*SOURCE RECORDS*

__________

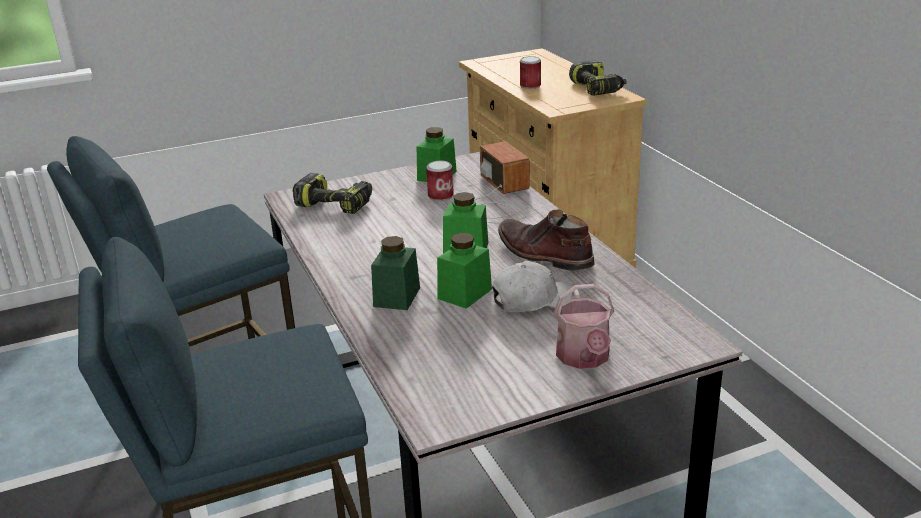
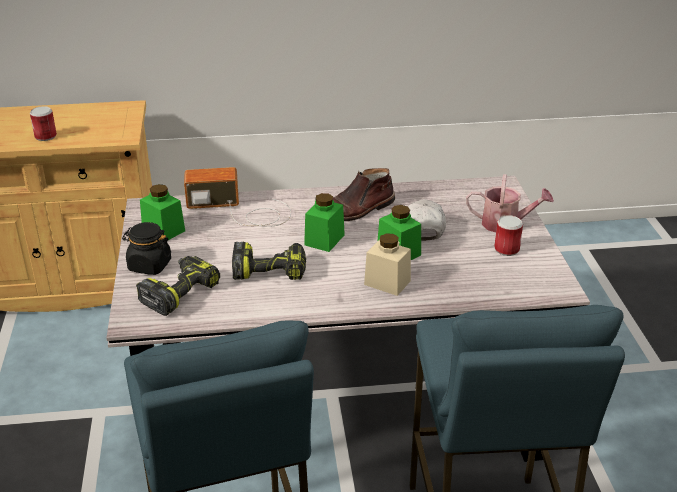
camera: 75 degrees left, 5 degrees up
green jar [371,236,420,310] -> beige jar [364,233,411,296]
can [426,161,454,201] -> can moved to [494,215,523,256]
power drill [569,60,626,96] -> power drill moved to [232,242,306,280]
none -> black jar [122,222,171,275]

__________

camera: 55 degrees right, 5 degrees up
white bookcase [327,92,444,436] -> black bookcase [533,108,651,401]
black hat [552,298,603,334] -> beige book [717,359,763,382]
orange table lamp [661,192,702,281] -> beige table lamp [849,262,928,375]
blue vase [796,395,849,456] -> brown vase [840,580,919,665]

__________

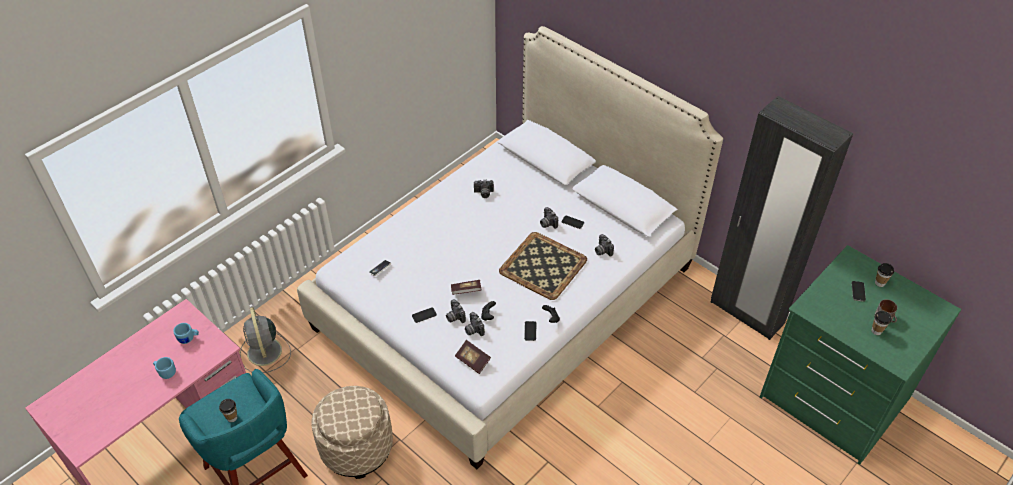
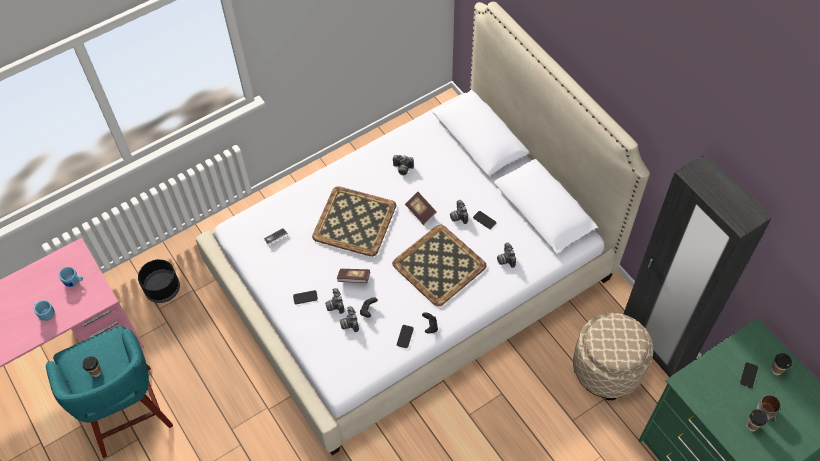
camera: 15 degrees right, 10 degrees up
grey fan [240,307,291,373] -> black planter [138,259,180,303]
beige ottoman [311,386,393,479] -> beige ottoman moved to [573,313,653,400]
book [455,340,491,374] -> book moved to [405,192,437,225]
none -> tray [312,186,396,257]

__________

*BRIEF*
Return only the stretch of the material above from the line holding "grey fan [240,307,291,373]" through the line holding "none -> tray [312,186,396,257]", copied exactly.

*RESULT FOR THIS TASK*
grey fan [240,307,291,373] -> black planter [138,259,180,303]
beige ottoman [311,386,393,479] -> beige ottoman moved to [573,313,653,400]
book [455,340,491,374] -> book moved to [405,192,437,225]
none -> tray [312,186,396,257]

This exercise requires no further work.